Wattpad Original
Ada 5 bab gratis lagi

02. Kehilangan

43.5K 3.9K 215
                                    

Saat aku dan kakakku sampai di rumah kami, rumah kami sudah ramai. Perasaanku campur aduk, tubuhku terasa ringan, kakiku terasa tidak menginjak tanah. Aku bingung! Aku masih tidak percaya kepulanganku saat ini, karena aku kehilangan salah satu sandaran terkuatku. Ada rasa penyesalan yang teramat sangat. Jika tahu usia bapak sesingkat ini, aku akan sering pulang dan menghabiskan waktu bersama. Harusnya aku menjadi putri yang lebih baik lagi. Beberapa ibu-ibu tetangga, menghampiriku dan memelukku sambil mengatakan, yang sabar ya, yang ikhlas. Aku hanya mengangguk, karena tidak tahu harus bagaimana menanggapinya. 

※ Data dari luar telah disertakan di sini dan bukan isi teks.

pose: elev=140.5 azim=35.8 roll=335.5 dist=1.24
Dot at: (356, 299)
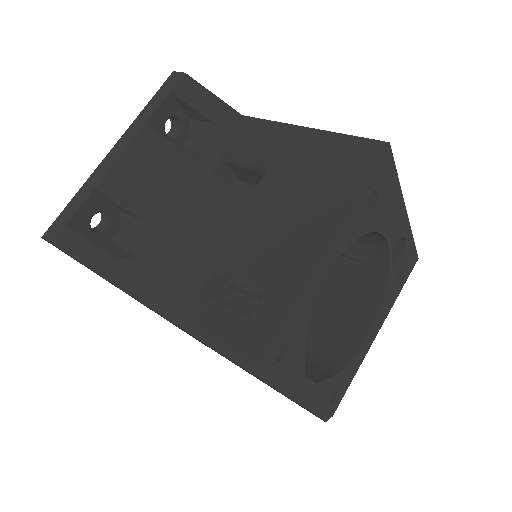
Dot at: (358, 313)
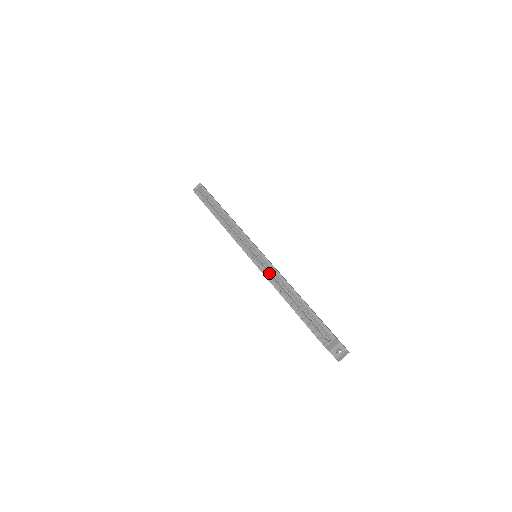
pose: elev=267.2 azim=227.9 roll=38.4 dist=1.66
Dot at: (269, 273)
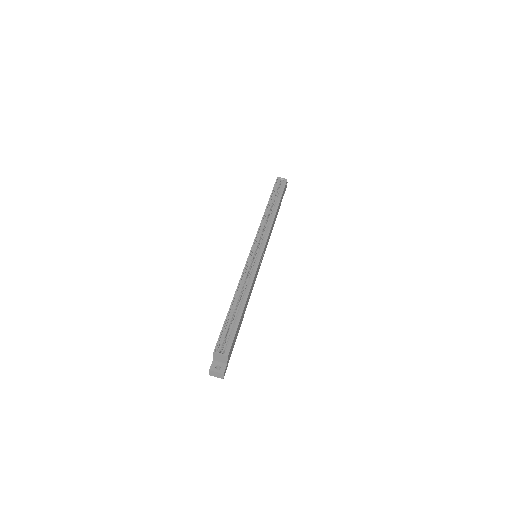
Dot at: occluded
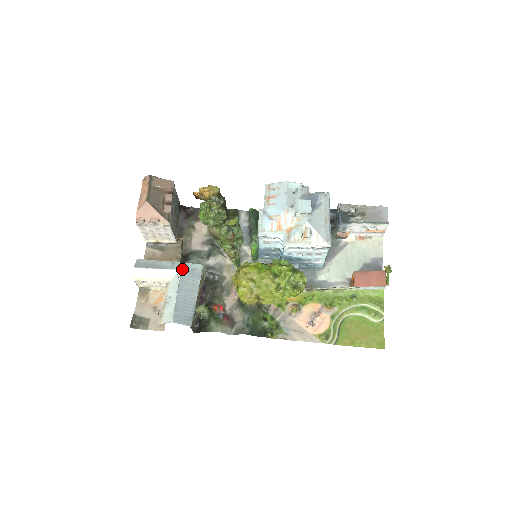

Aku dan Kak Erga masuk ke rumah, di ruang tamu tertutup dengan kain putih Bapak terbaring di sana. Tubuhku ambruk seketika, air mataku jatuh tanpa dapat aku kendalikan. Aku merasakan, hangat memeluk tubuhku dan mendengar isakan kecil. 

"Jangan nangis, Bapak nggak bakal seneng lihat kita nangis," bisik Ibu di telingaku. 

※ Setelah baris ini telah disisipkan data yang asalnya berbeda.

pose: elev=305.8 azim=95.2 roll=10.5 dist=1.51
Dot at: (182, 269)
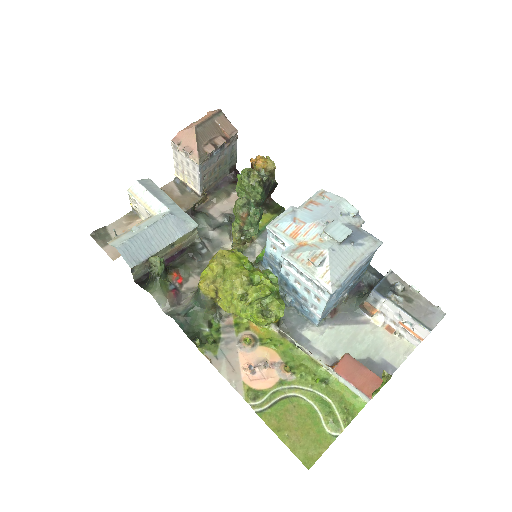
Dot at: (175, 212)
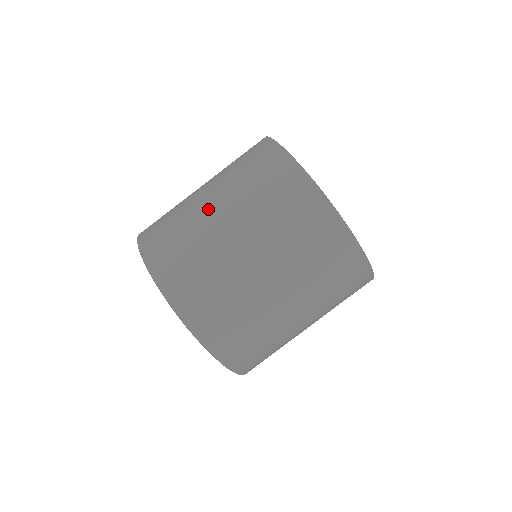
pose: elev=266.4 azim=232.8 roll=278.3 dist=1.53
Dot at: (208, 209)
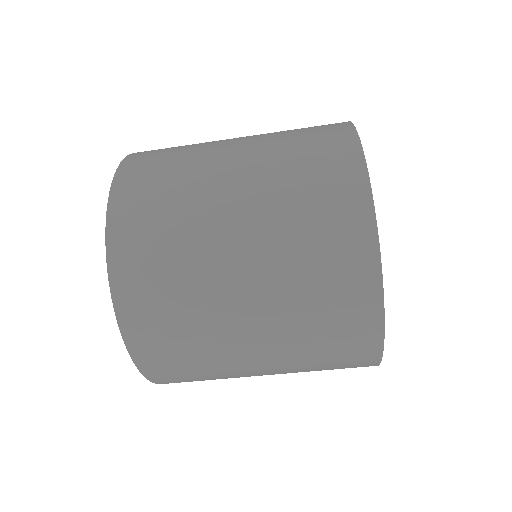
Dot at: (231, 279)
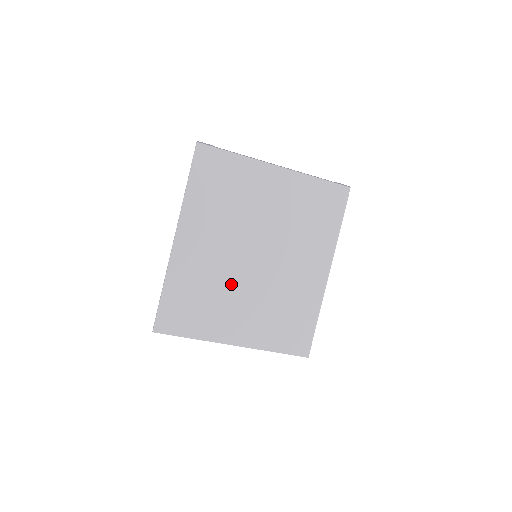
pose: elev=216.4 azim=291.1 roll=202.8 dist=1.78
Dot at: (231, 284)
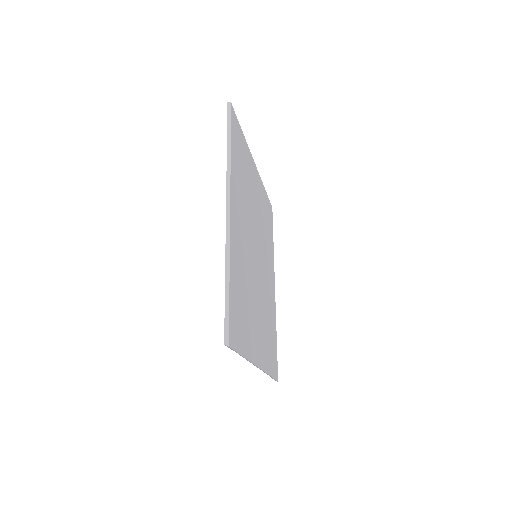
Dot at: (252, 285)
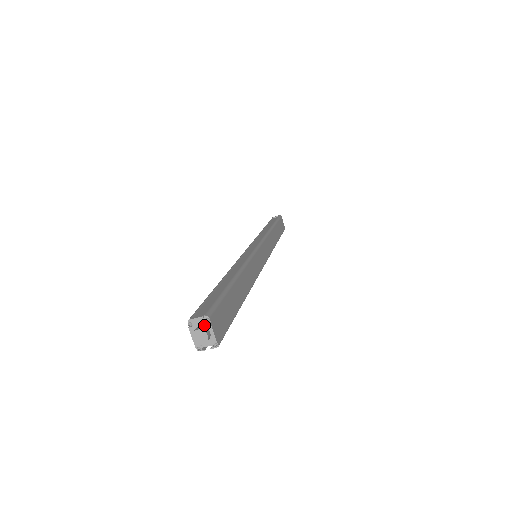
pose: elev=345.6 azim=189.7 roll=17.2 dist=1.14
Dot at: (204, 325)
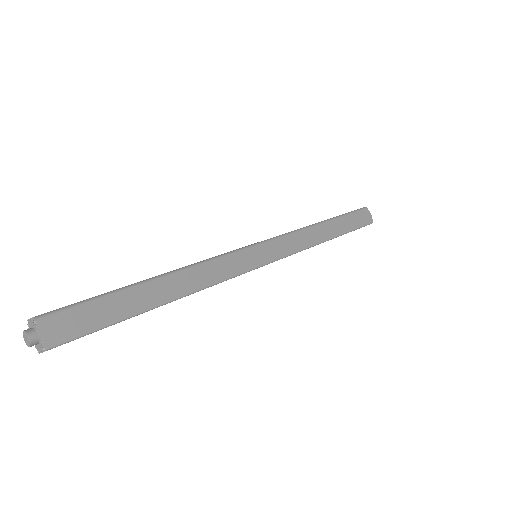
Dot at: (33, 327)
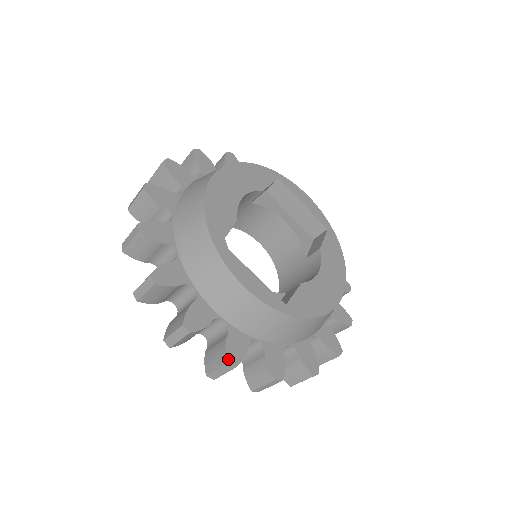
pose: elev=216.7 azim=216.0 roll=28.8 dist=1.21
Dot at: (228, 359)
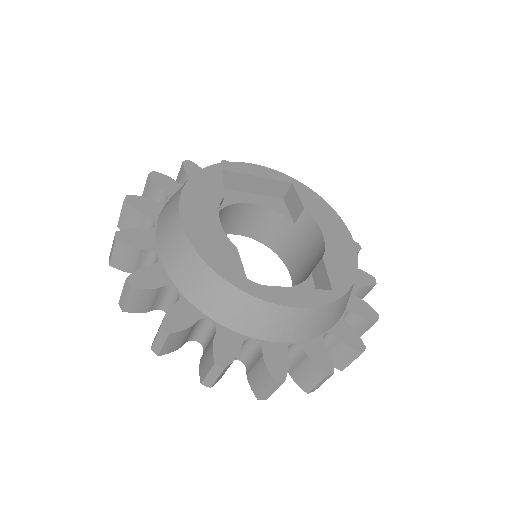
Dot at: (324, 373)
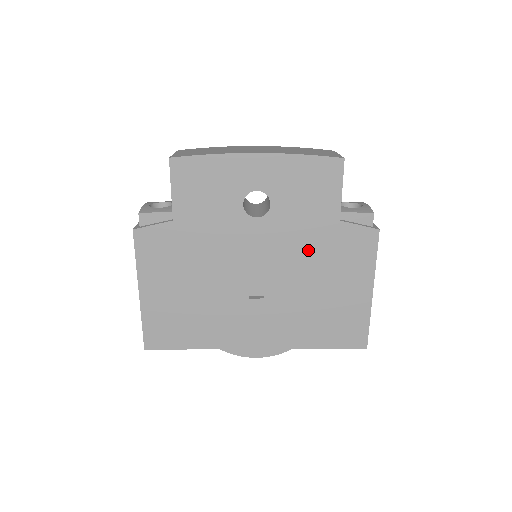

Tangisku kian tak bisa aku kendalikan. Bagaimana bisa aku tidak menangis, sementara hatiku hancur saat ini. Salah satu tempatku bersandar kini telah pergi untuk selamanya. 

"Bu, Bapak kenapa nggak nungguin, Bia?" 

Tangan hangat itu menghapus air mataku, padahal air matanya juga mengalir. "Bapak sayang sama Bia, makanya Bapak nggak ingin lihat putri kesayangannya sedih," ujar Ibu berusaha menghiburku, sedangkan aku tahu saat ini Ibu pasti lebih hancur daripada aku. Ibu kehilangan belahan jiwanya. 

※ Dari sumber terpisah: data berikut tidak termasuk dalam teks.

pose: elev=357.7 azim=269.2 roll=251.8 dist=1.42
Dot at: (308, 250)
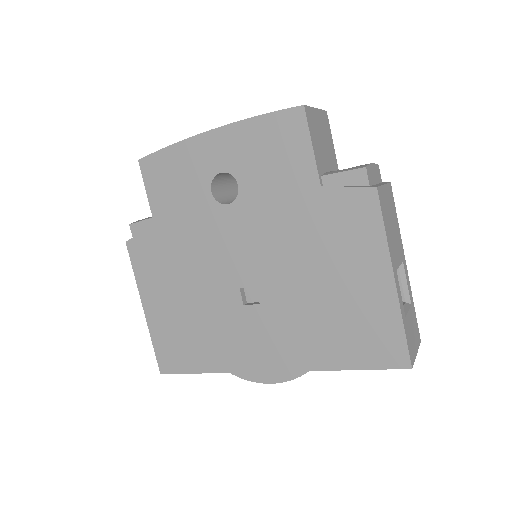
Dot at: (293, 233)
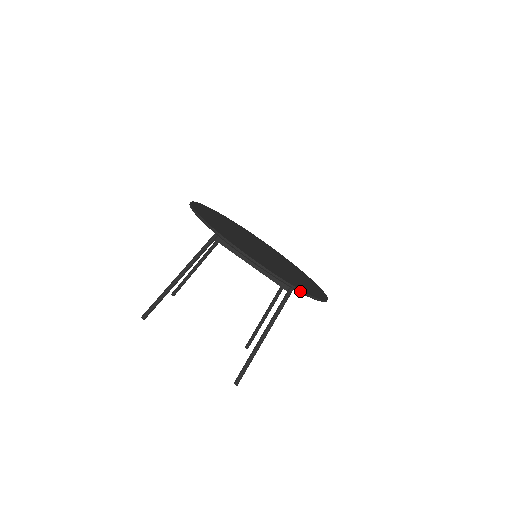
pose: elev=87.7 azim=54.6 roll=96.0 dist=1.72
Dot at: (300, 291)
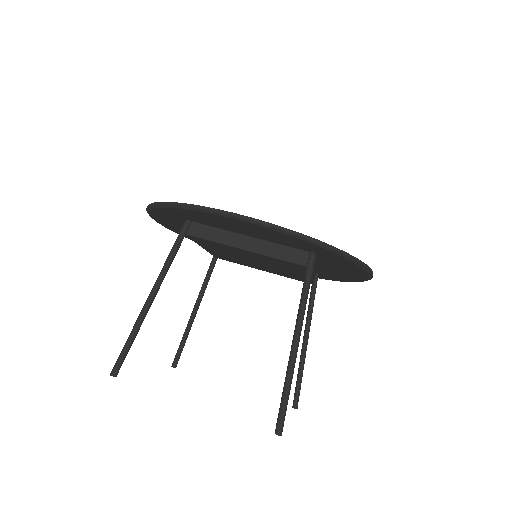
Dot at: (319, 242)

Jenazah Bapak sekarang sudah disucikan, kemudian disalatkan. Kini tiba saatnya, kami mengantar Bapak ke peristirahatannya yang terakhir. Jujur, aku belum siap, jika aku ditanya lebih dulu, kapan aku siap, mungkin jawabanku, aku tidak akan pernah siap. Aku melihat Kak Erga berusaha keras untuk tidak menangis, saat mengangkat keranda Bapak. Meski hubungan Bapak dan Kak Erga tak sedekat hubunganku dan Bapak, aku yakin Kak Erga juga merasakan hal yang sama denganku. Hingga aku melihat pertahanannya rubuh, sesaat setelah liang lahat itu ditutup oleh tanah. 

"Mas Erga!"  Kak Mega dengan sigap langsung menahan tubuh suaminya. 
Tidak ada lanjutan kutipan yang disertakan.